CORRECTION: The number of homicides and nonfatal shootings in Baltimore this year is down compared to this time last year. The story was incorrect on this point.
Late Saturday morning, patrol officers from the Baltimore Police Department’s Western District heard shots near West Lanvale Street and Wheeler Avenue, less than a mile from the district station. They soon found a 23-year-old man who had survived a gunshot wound. It marked the 532nd non-fatal shooting in the city this year.
About that time, two miles away, in a parking lot next to the State Center, some Baltimoreans were attempting to do something about gun violence in the city.
A few thousand people, many of them teenagers, convened for a day of solidarity led by We Our Us, a movement of men in Baltimore whose stated mission is to serve, using its words, as connectors, protectors, mediators and messengers, and to mobilize young men in particular to reduce conflict and increase prosperity.
Nonprofit organizations, churches, educators and politicians gathered on a windy, cloudy afternoon for food, music, speeches and a short peace march led by a drum corps and dancers, followed by King Teasdell, who carried a sign that read “Respect Cancels Regret,” inspired, he said, by a fatal police shooting in 2006.
“If both sides understood the need for respect, the shooting wouldn’t have happened,” Teasdell said.
Outreach groups such as the Nolita Project set up tents and tables around the perimeter of the parking lot, offering assistance for the things that generally move people ahead in life: education, employment, faith, nutrition, community and mental health.
The mayor’s office parked his Peace Mobile nearby. Mayor Brandon Scott, one of the day’s speakers, led call and response chants of:
“We all we got!”
“We all we need!”
But the mantra of the day, shouted regularly from the stage, was “peace in the city!”
One of the first speakers of the afternoon was activist and musician Young Elder, who is a senior at Coppin State University studying social work.

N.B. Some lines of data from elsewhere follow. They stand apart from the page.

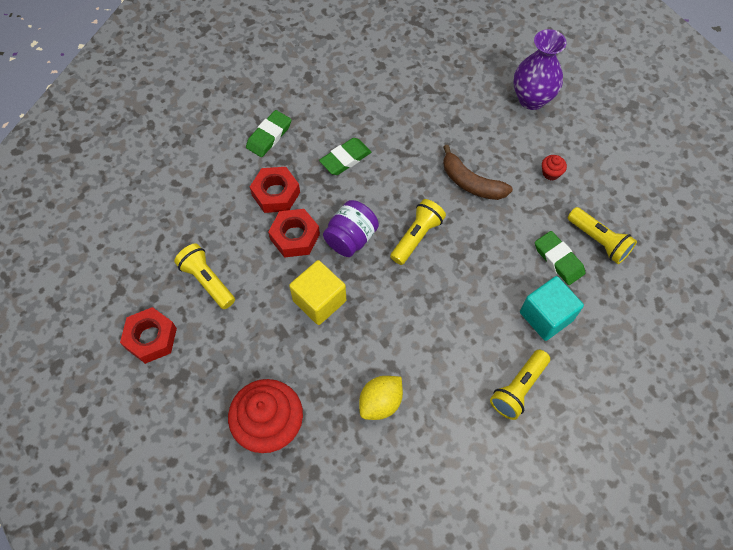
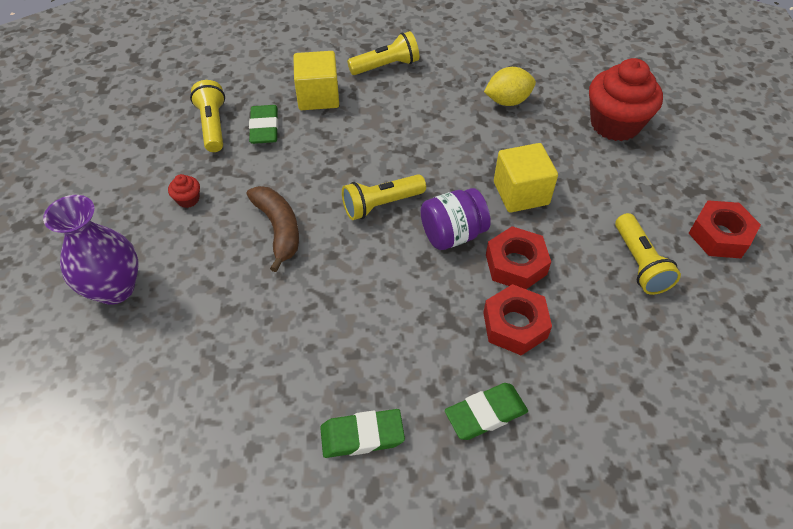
camera: 150 degrees left, 10 degrees down
(345, 159) = (401, 327): green eraser -> green eraser (362, 436)
(546, 316) = (318, 96): turquoise cube -> yellow cube

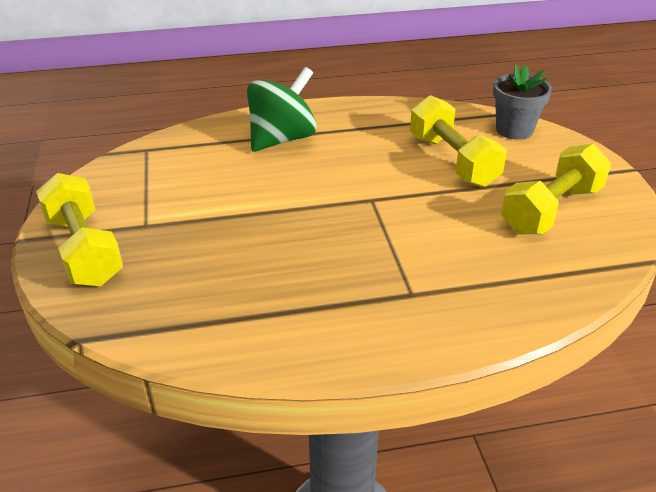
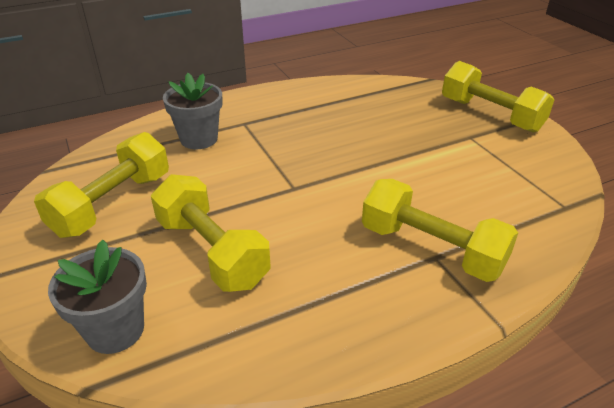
camera: 165 degrees right, 0 degrees up
(282, 139) = (431, 249): green spinning top -> yellow dumbbell
(472, 275) = (199, 139): none -> grey flower pot

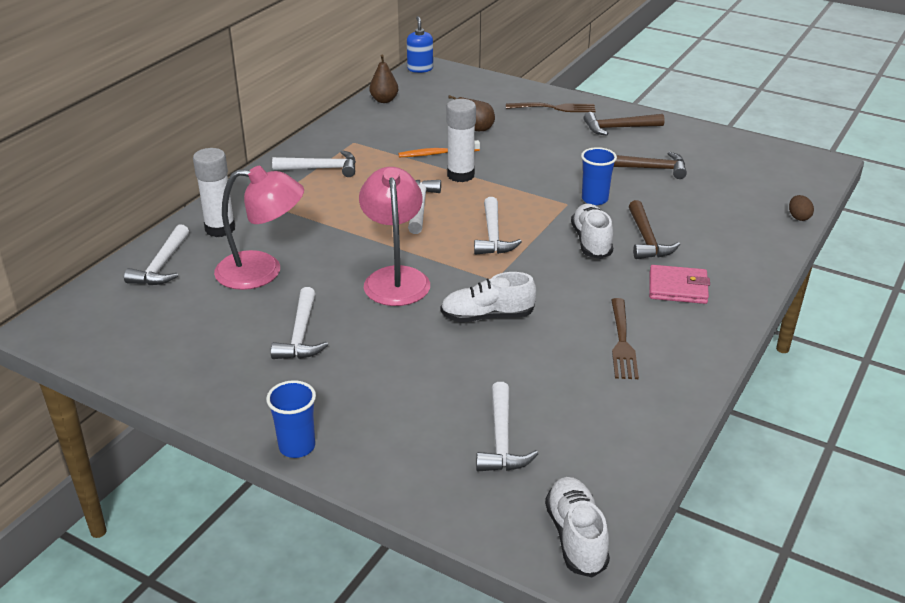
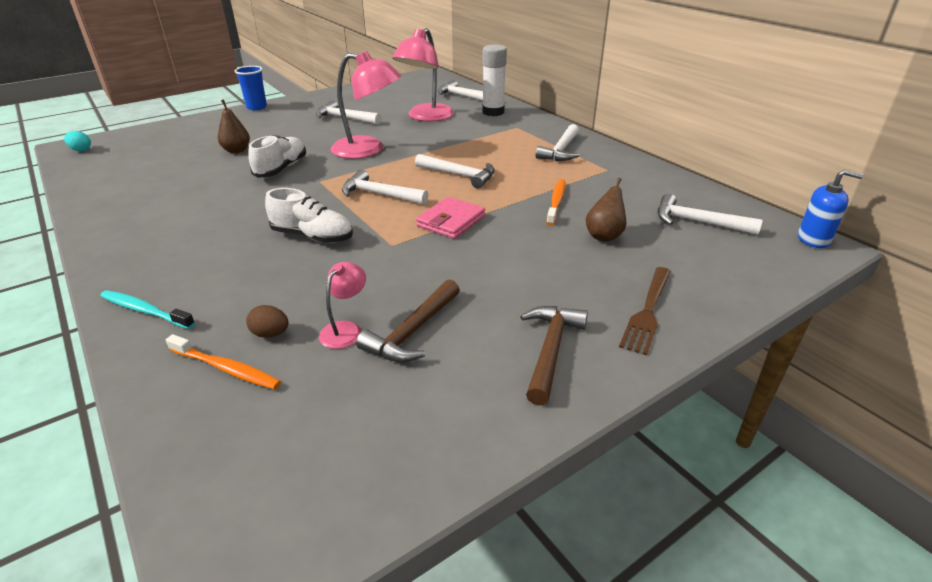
camera: 115 degrees right, 0 degrees up
(384, 100) = (709, 200): brown pear -> brown pear (237, 150)
(460, 175) = (501, 204): white glue stick -> none
(502, 440) = (172, 148): white hammer -> white hammer (697, 222)
(576, 537) = (81, 150): white shoe -> turquoise egg
(594, 199) = (383, 263): blue cup -> none
(622, 342) = (176, 207): brown fork -> none
(647, 239) = (277, 269): brown hammer -> none
(673, 189) = (345, 329): none -> pink lamp
(678, 288) = (188, 256): pink wallet -> pink wallet (451, 221)
(746, 214) = (226, 368): none -> orange toothbrush
(746, 270) = (145, 311): none -> turquoise toothbrush
(798, 217) = (157, 420): brown egg -> brown egg (270, 334)

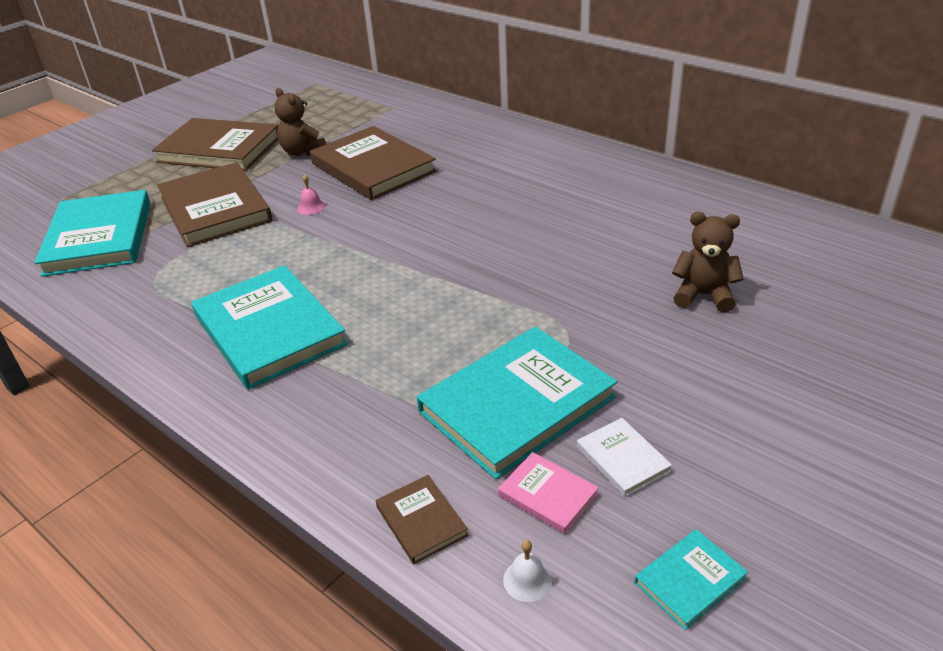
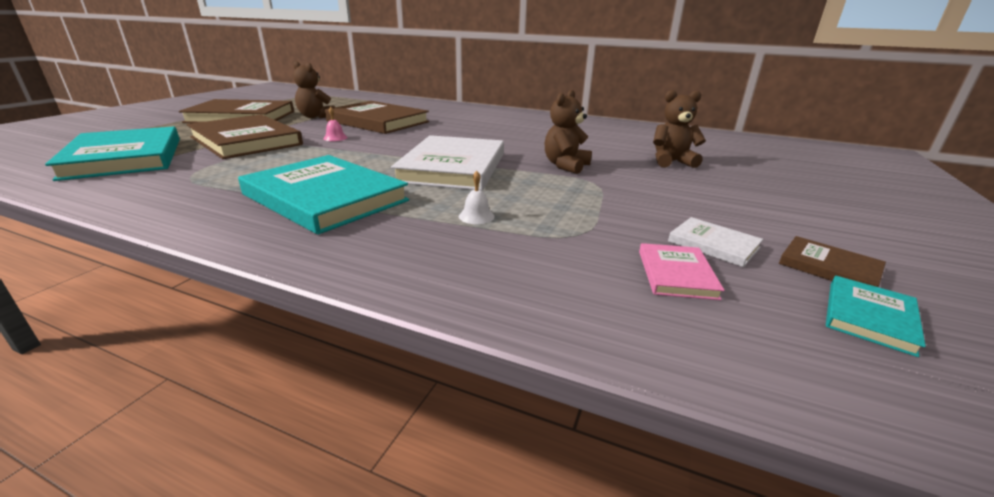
camera: 20 degrees left, 10 degrees down
(420, 284) = (453, 167): none -> white book
(421, 521) = (571, 309): brown book -> brown book (829, 267)
(517, 404) = (591, 221): turquoise book -> none
(527, 580) = (726, 341): white bell -> white bell (476, 216)
(547, 495) = (676, 274): pink book -> pink book turned 75 degrees clockwise
(555, 292) = (565, 166): none -> brown teddy bear

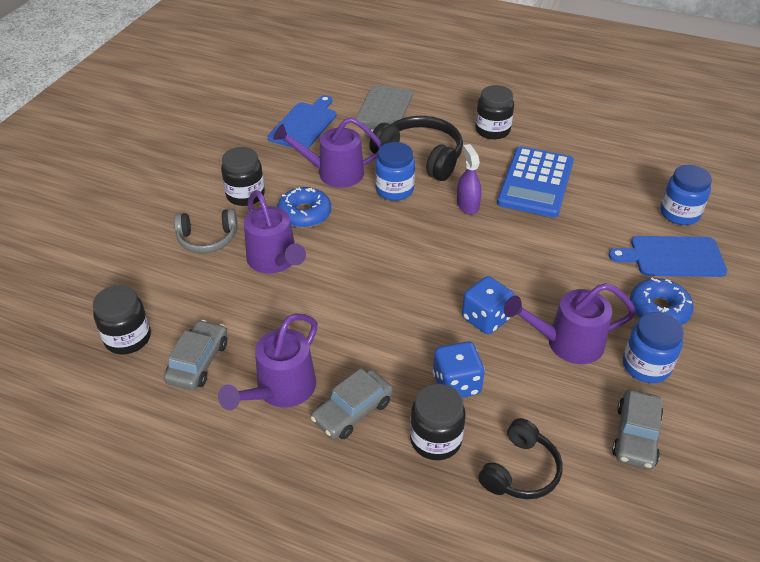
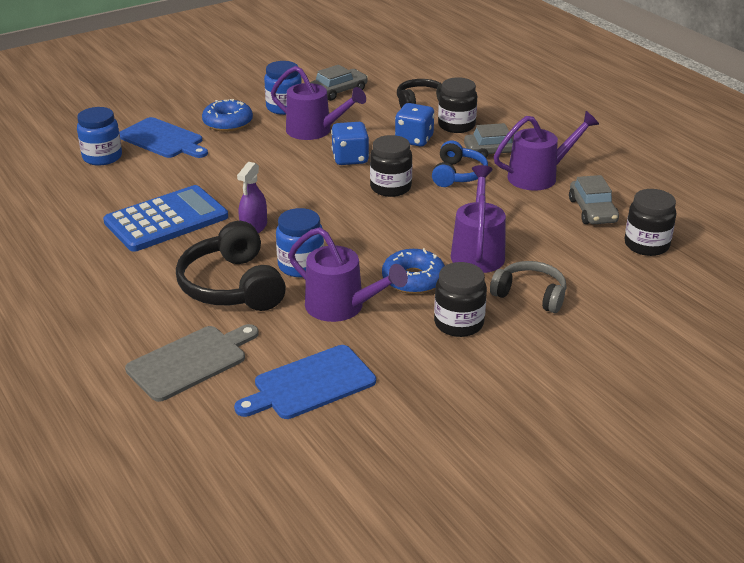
camera: 145 degrees left, 10 degrees down
(198, 362) = (592, 211): grey car -> grey car turned 60 degrees counterclockwise
(364, 349) = (458, 174): none -> blue headphones
(492, 130) = (118, 281): black jar -> black jar (390, 187)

She spoke about how gun violence leads to hopelessness among young Baltimoreans.
“We have to offer them a better option [than violence],” she said. “It’s not enough to say you need to get help; we have to bring the help to them.”
Elijah Miles, the chairman of the Tendea Family organization, spoke about a “counterfeit manhood” manufactured by popular culture and an environment of despair, and he challenged the crowd to rewrite the terms of what it means to be a true man, “not a killer, a robber or a drug dealer” but “a protector.”
“Your neighborhood needs you,” he said. Baltimore City Councilman Zeke Cohen made the rounds in the parking lot, wearing a green hooded sweatshirt of the We Our Us movement.
“This is what it’s going to take,” Cohen said of the show of solidarity and community. “Just as a dad, it’s affirming to see everyone coming together to work together. This is what a united Baltimore looks like.”
By Friday morning, the Baltimore Police Department had recorded 222 homicides in the city this year, a number far below the 271 killings the city had recorded at this point last year. Similarly, the number of nonfatal shootings this year is lower than at this point last year.